This Saturday we recorded our 200th episode of the Catholic Weekend show on SQPN, featuring clips of memorable moments from the show over the last four years.  You can watch the recording of the episode, or download the podcast by following this link.  We recorded the episode on a rather large Google Hangout featuring all of our regulars and our CEO Father Roderick, as well as several guests who have been on the show before; we also played audio feedback and read email feedback from a number of our listeners.  And of course, we laughed a lot.

It also gave me a chance to reflect on podcasting itself, now that I have been involved in it for nearly two years.  I won’t pretend to be an expert in journalism or broadcasting, but I hope I have learned a little bit from my experience so far.  And I think podcasting can be seen as a hearkening to the past, a radical departure from the present, and a promise for the future.

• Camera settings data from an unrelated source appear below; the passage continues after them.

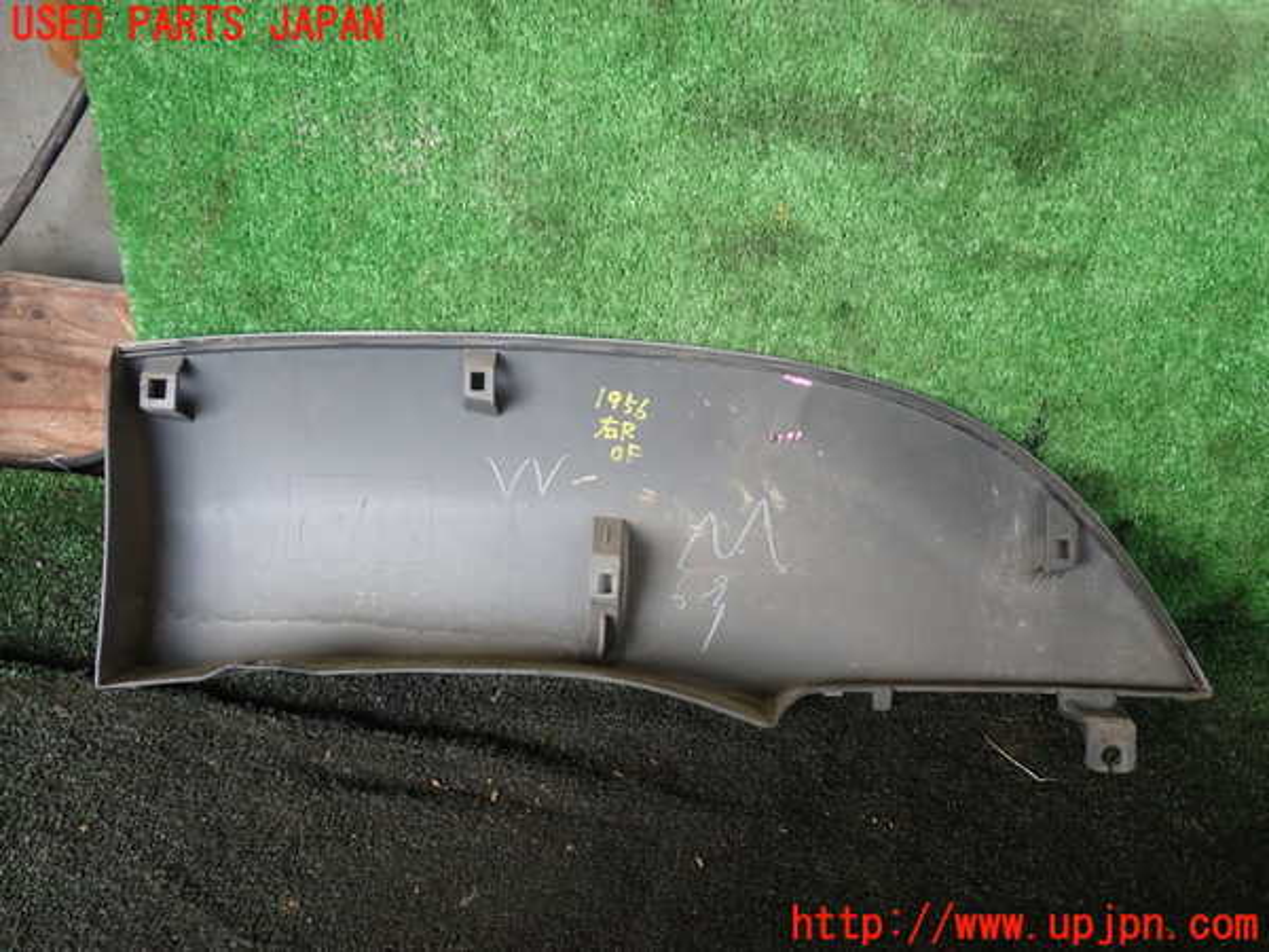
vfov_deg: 46.8
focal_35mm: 30
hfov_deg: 60.0
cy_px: 476
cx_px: 634
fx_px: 1100
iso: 125
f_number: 2.3
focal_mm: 5.4
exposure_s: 1/60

Podcasting speaks to the past, first of all, in that it reminds us of the early days of radio programming, with people setting up radio stations in their basements.  They talked about whatever interested them, played whatever music they liked, and oftentimes never knew how many people were really listening, but still kept trying to hold true to good standards of quality and content.  However podcasting can also at times remind one a bit of community access programming on cable, which still exists in a number of places, including here in D.C.  I remember during law school, I was fascinated by a local community cable show in South Bend run by a couple of teenagers, who filmed very complex adventure stories which seemed to have no point or resolution whatsoever.  It was not great art, but it was certainly different.

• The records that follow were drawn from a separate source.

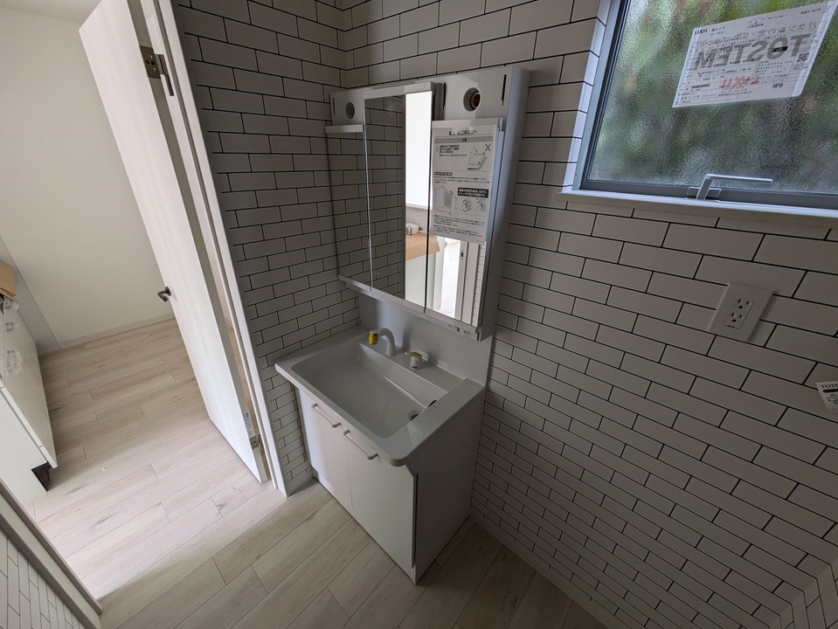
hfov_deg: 102.0
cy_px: 314
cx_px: 419
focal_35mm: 14
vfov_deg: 85.7
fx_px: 339
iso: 68
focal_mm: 1.83
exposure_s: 1/120
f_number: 2.2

Podcasting is also a radical departure from the present pre-packaged, pre-determined type of media we have become so used to consuming.  For example, a news program owned by an entertainment conglomerate will just so happen to find nice things to say in their reporting about a new film being produced by that entertainment company, even if it is not very good at all.  They will also run advertisements with tie-ins to products related to some other aspect of that film or another product from that media empire, or by one of its affiliate companies or major shareholders.  And of course, most of us never really stop to think about these things, or analyze the relationships between the various content providers and advertisers.

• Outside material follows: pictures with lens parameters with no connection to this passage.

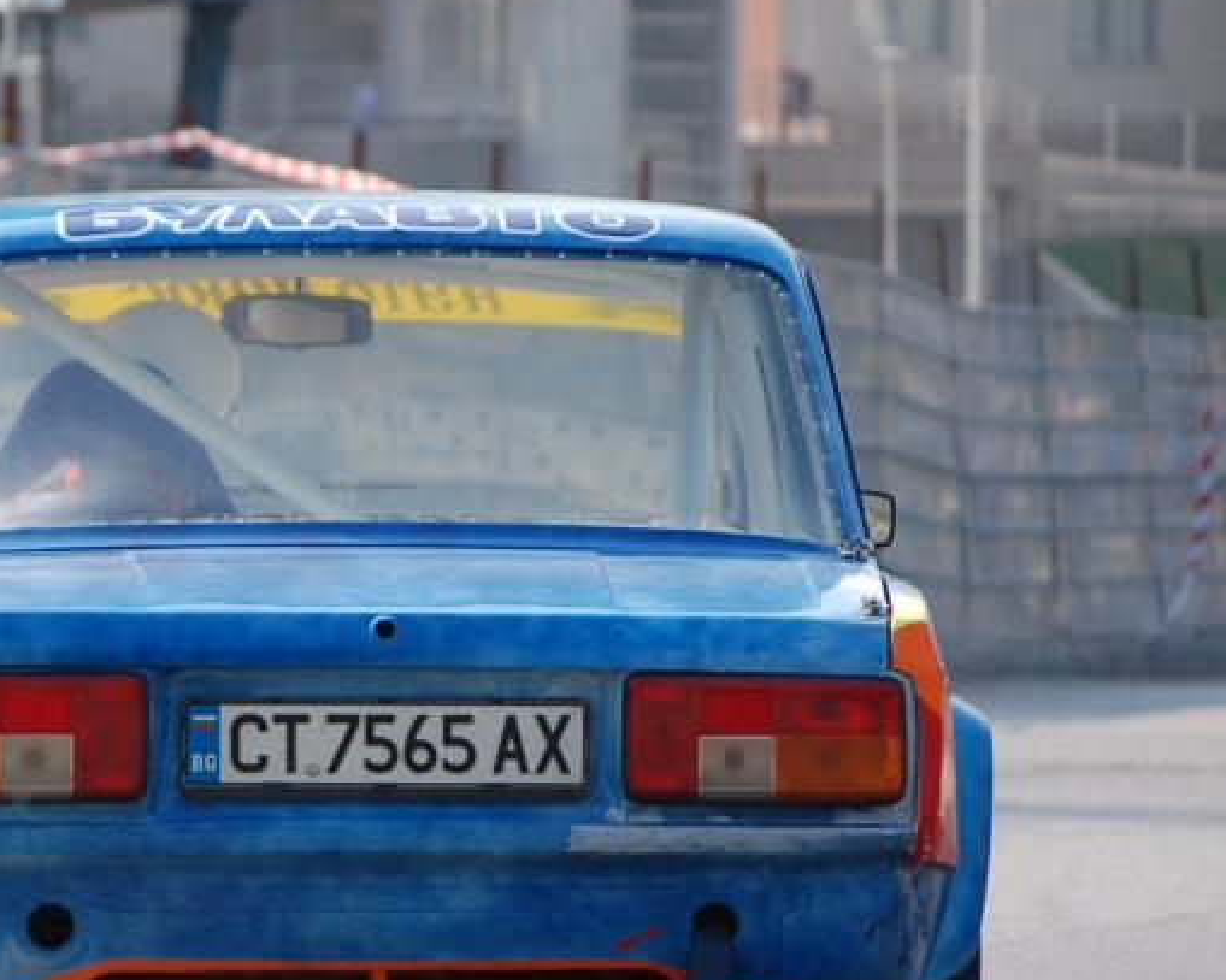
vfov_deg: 4.1
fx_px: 13856
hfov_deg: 5.1
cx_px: 378
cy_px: 750
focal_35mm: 382
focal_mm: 135
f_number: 5
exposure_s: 1/1000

Another, related reason as to why podcast discussions of events are often so much more interesting than what one hears or watches in today’s media environment, i.e. why there are fewer lengthy discussions and more curt sound bytes, is that those who put out the content we see on the major networks and the 24-hour-news channels have ad revenues to think about, and a short window of time in which to make their sales.  By contrast, as most podcasters will tell you, you are not going to become wealthy putting out a podcast.  In fact, in most cases you won’t even be able to make any money off of it all, whether for yourself or for anyone else.

However there is that question of promise, because today’s podcaster, doing something they love in their spare time, may find their career taking quite a new turn.  Recently a friend of mine who has been podcasting for quite awhile on a historical-business subject he loves, suddenly found himself negotiating a book deal from a major international publishing house; they had become aware of his work through his podcast.  What is particularly interesting about this step up in visibility is how it creates not only a larger audience for his work, but it also adds him to an increasing pool of new talent which more people can dip into when they are seeking information.  There are many smart, talented, and interesting people we might not otherwise have heard of, who are passionate about the subjects they follow, and who are getting their chance to become known to more and more people through podcasting.

Not everyone should be podcasting of course, any more than everyone should be blogging: some people are better writers than they are speakers, or vice versa.  Some people are not good at either activity, and are happy to be content consumers rather than content generators.  However I can say from my own experience of doing both, there is a spontaneity to podcasting that I quite enjoy for its uncertainty.  It’s a bit like putting on a play or even arguing in court, where even if you think you know what your part is and what is going to happen, you can never be completely certain that everything is going to go to script.

However much longer I am permitted to be on the Catholic Weekend show then, I want to say to both SQPN and all the listeners, to quote one of our co-hosts quoting another: thanks for all the fish!